But you, who do not believe in Providence, and who are consequently neither emasculated nor debilitated, do you know of any other belief that can better teach mankind to bear with life and brave death? You have this year ordered many men to rush to destruction. Would you have dared to recommend our soldiers to go forth to meet death, mocking God? And do you believe that the souls of the Pontifical Zouaves, and of the Breton francs-tireurs, were enervated by their faith in Providence?

But be cautious. In order that your reasoning be consistent, a belief in Providence appertains not to priests alone, but to whoever professes the Christian faith; consequently, if priests are to be banished from the schools because they teach that emasculating dogma, then all Christians must be kept out as well, and henceforward

you must exact from every teacher and every professor not to believe in Providence.

Avow, sir, that seldom have calumnies and absurdities been mixed up together with greater facility than you have done in these words of yours.

Nevertheless, you manage to go on still further, and you attempt to create a division between the higher clergy, whom you traduce, and those whom you call the lower clergy, whom you flatter, by endeavoring to excite them to envy. You labor in vain, sir; and, besides, I do not recognize any lower clergy as such. The rank of the priesthood is the highest to which we can attain; no bishop, not even the Pope himself, has a sacerdotal character different from that of the most humble priest. All ecclesiastical dignities are, in one sense, beneath the title of priest, which leads to the highest offices and dignities of the church. So that, in this regard, it may be said that no institution is so democratic as the church. Sprung from the people as we nearly all of us are, educated together and fed together on the words of him who died for the people, we will suffer ourselves to be neither divided nor deceived.

Items from a data source:
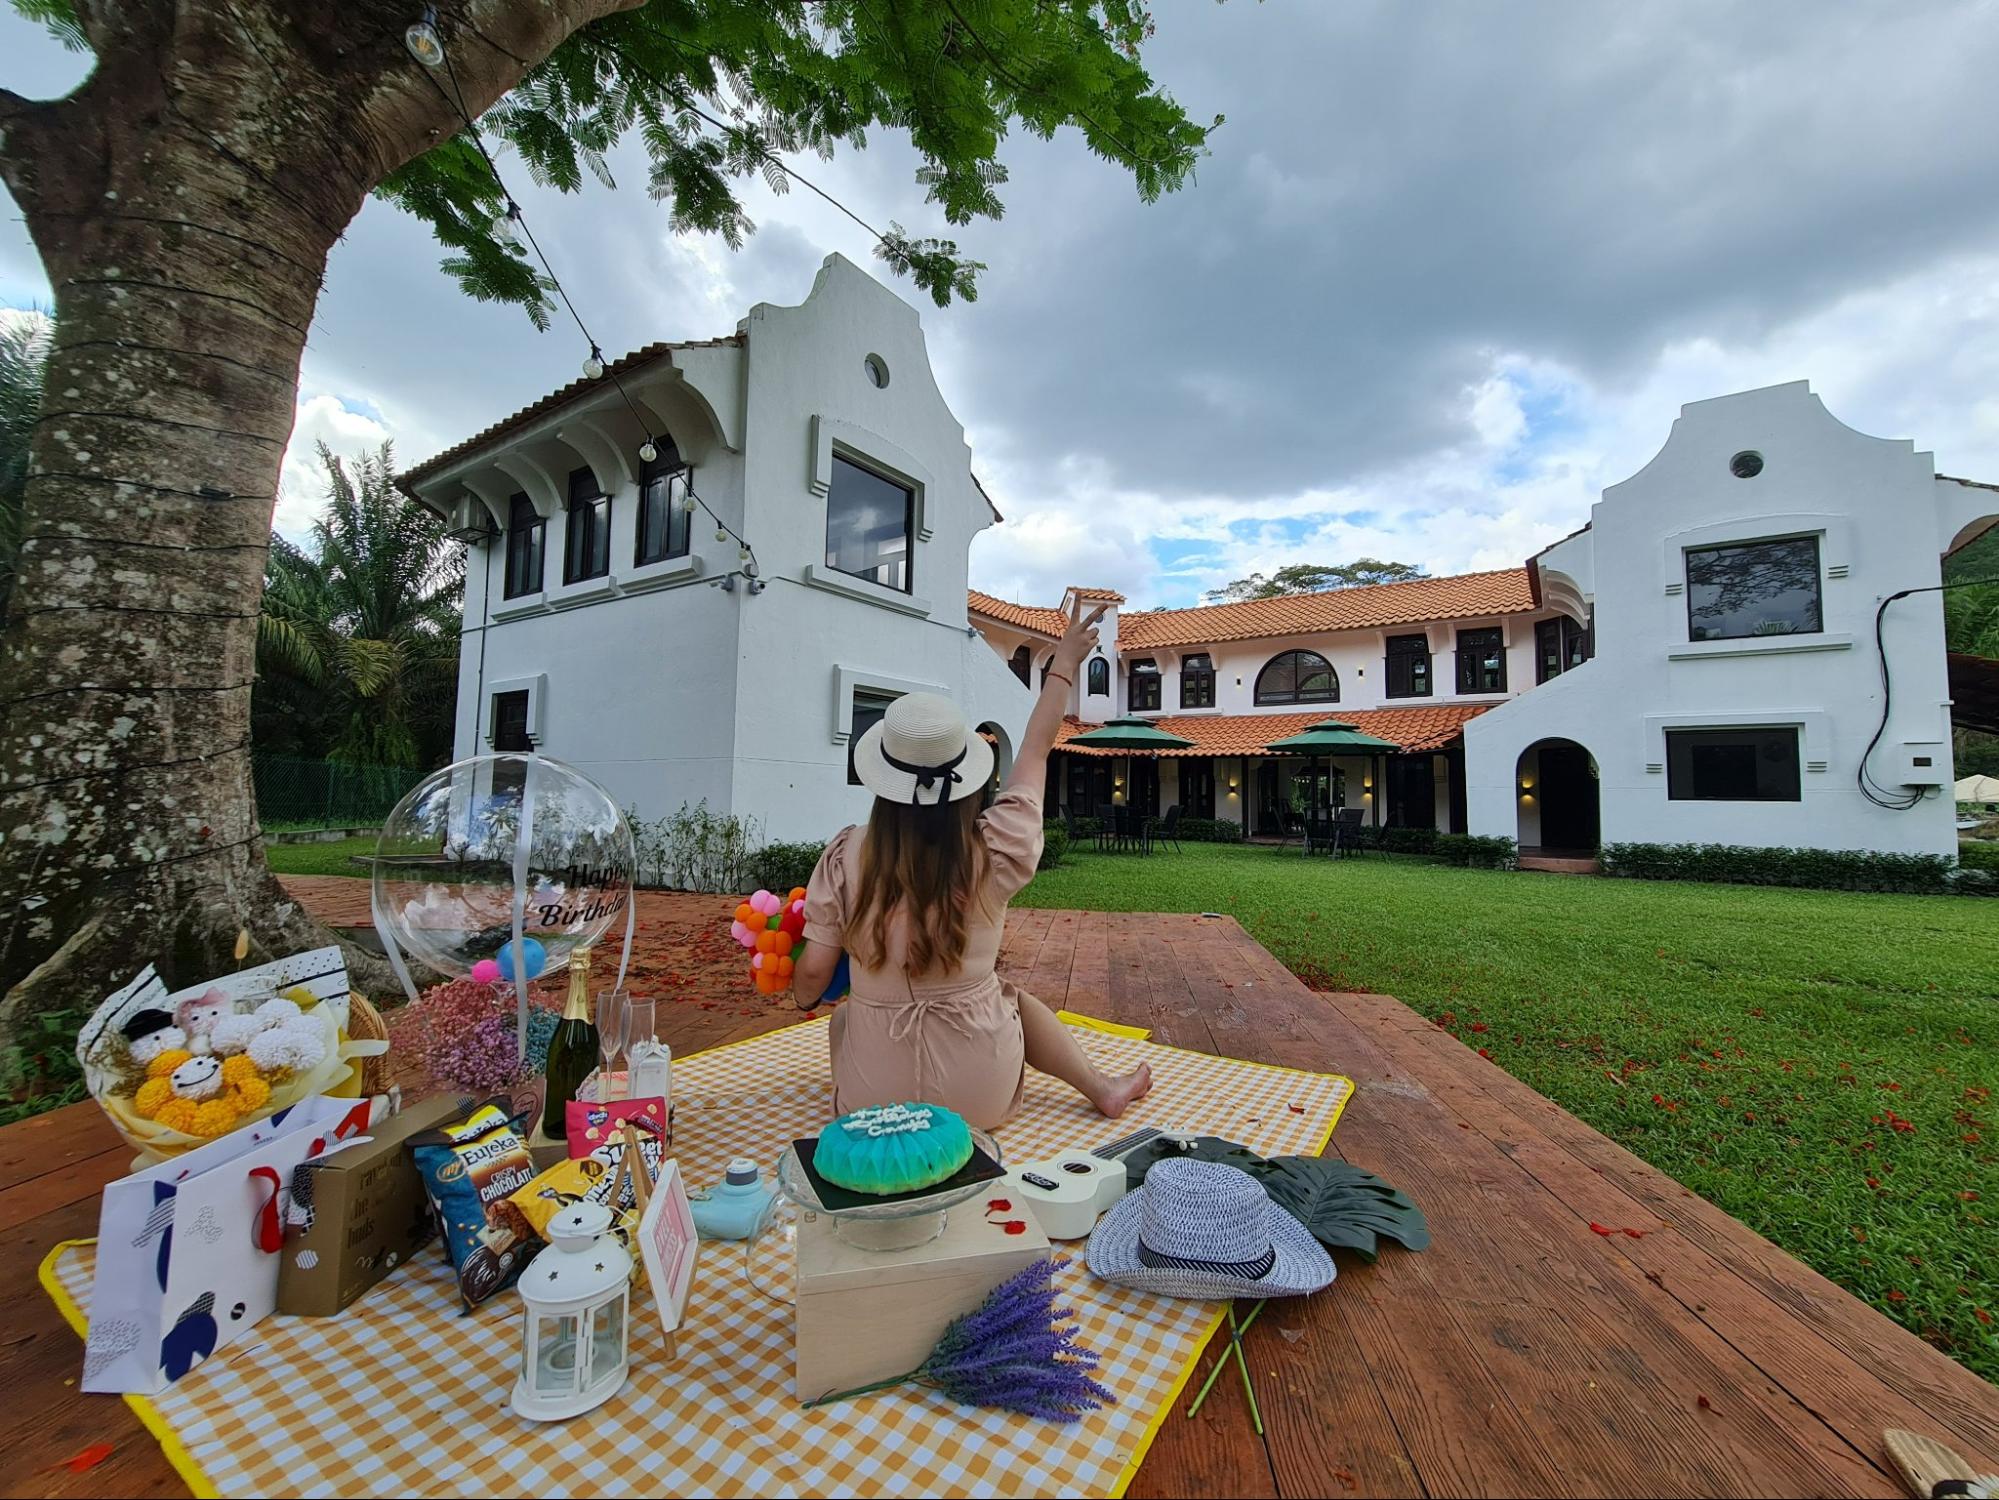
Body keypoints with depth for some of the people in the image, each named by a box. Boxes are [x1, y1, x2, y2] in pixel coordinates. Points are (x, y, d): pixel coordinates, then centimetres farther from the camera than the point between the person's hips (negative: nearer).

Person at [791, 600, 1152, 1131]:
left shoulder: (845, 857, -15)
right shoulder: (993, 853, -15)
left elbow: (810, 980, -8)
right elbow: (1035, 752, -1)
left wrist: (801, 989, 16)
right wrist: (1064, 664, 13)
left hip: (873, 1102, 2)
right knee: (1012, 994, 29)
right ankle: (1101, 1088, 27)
==
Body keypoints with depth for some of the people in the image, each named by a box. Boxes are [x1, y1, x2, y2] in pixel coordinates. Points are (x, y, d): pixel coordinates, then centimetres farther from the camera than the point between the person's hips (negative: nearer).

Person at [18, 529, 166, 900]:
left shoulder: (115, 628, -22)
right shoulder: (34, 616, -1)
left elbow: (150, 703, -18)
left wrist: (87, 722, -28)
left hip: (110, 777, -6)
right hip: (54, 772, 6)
==
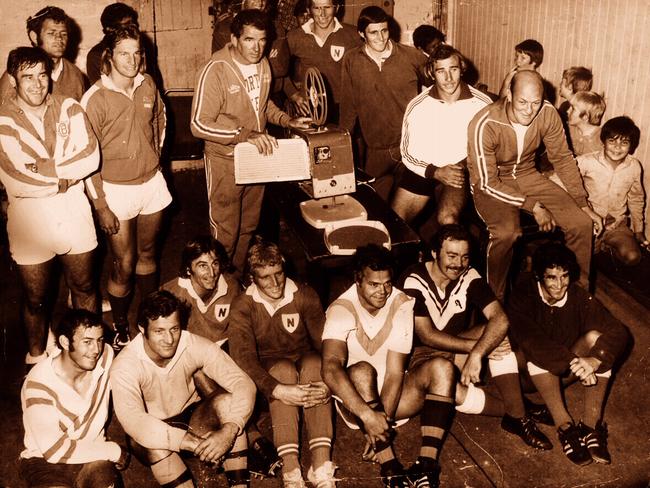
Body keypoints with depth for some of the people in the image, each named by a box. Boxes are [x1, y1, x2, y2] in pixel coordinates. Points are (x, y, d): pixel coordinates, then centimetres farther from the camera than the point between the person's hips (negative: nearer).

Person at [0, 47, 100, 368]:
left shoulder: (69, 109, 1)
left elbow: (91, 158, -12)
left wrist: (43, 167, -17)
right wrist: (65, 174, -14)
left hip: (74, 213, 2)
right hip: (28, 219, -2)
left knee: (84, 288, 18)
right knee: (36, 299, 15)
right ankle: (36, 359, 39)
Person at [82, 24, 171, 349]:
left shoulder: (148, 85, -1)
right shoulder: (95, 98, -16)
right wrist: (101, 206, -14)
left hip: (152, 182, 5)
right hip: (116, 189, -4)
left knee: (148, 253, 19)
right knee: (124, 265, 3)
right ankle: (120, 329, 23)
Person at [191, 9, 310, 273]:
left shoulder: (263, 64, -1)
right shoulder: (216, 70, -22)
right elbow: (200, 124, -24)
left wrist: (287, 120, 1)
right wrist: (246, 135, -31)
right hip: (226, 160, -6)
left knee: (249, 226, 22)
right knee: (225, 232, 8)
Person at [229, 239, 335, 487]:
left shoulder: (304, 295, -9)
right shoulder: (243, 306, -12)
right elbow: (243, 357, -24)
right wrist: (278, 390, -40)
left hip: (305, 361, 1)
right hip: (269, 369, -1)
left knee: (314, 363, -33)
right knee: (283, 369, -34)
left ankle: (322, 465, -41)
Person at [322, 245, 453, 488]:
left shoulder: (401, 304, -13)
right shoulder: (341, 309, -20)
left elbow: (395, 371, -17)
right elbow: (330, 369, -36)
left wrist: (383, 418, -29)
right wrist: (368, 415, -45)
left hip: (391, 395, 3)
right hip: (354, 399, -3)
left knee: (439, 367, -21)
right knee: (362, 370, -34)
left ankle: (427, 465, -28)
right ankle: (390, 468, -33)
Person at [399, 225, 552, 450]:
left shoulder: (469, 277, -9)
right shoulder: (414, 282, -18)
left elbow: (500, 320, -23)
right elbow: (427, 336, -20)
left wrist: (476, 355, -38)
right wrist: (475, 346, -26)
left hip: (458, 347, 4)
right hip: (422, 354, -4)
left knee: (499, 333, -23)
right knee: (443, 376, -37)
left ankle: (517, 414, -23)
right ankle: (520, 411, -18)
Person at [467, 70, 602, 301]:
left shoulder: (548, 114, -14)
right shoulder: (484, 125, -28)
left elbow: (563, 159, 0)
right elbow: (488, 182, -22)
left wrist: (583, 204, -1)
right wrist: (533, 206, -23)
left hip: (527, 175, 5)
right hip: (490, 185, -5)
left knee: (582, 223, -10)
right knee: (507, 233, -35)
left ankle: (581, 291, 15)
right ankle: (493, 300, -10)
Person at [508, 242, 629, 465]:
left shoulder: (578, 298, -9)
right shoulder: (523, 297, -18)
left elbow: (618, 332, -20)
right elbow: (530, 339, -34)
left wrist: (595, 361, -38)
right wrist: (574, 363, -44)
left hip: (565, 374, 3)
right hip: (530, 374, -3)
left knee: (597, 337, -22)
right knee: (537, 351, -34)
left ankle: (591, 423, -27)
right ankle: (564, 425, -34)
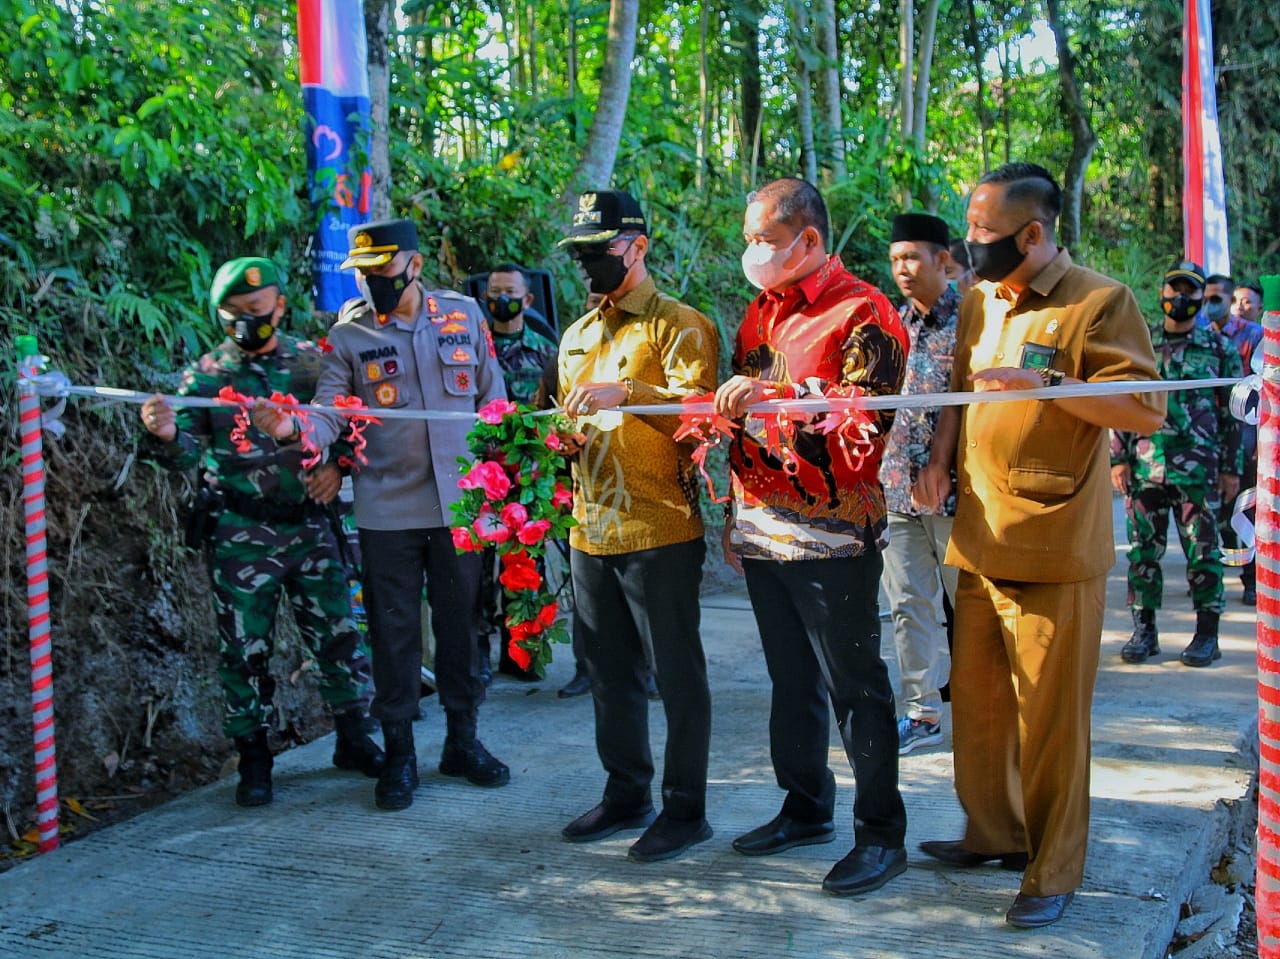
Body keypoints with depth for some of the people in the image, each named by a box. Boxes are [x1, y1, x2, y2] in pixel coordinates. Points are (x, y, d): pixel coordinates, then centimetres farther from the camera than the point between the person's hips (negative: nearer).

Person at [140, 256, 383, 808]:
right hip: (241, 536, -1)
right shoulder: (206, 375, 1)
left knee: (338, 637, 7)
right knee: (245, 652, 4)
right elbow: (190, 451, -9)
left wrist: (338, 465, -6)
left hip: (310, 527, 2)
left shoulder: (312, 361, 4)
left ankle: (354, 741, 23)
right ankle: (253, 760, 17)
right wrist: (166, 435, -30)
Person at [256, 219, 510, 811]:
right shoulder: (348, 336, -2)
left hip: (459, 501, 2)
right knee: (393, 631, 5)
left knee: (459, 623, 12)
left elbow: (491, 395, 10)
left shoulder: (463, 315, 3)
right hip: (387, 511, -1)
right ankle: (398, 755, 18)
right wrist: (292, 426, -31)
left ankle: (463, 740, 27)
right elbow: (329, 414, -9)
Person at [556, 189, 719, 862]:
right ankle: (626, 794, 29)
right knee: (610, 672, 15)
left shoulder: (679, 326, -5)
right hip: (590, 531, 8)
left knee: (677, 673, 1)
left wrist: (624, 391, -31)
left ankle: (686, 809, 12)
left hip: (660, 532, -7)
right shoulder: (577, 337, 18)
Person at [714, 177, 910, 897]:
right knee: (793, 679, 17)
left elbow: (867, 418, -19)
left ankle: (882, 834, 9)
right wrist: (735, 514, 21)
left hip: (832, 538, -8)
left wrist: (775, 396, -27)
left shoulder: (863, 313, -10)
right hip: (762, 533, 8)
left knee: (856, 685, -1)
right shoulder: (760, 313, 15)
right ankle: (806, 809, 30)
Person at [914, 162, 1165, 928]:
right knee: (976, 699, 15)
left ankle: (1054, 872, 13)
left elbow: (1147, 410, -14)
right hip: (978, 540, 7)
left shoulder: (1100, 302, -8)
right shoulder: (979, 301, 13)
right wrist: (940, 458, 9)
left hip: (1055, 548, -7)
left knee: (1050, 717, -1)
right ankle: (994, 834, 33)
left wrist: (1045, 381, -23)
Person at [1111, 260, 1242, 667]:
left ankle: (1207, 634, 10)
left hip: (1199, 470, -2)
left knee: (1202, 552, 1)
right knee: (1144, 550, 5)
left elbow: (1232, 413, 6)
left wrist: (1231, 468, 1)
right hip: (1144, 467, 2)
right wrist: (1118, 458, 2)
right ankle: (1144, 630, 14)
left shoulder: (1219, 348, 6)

* _TASKS FOR THIS EXERCISE_
a) Rewrite the passage on Providence from "But you, who" up to and including "faith in Providence?", replacing "Providence" with "divine guidance".
b) According to the passage on Providence, what is the highest rank to which one can attain?
The records are separate material and have no connection to the passage on Providence.

* _ANSWERS FOR THE TASKS_
a)
But you, who do not believe in divine guidance, and who are consequently neither emasculated nor debilitated, do you know of any other belief that can better teach mankind to bear with life and brave death? You have this year ordered many men to rush to destruction. Would you have dared to recommend our soldiers to go forth to meet death, mocking God? And do you believe that the souls of the Pontifical Zouaves, and of the Breton francs-tireurs, were enervated by their faith in divine guidance?

b) The rank of the priesthood.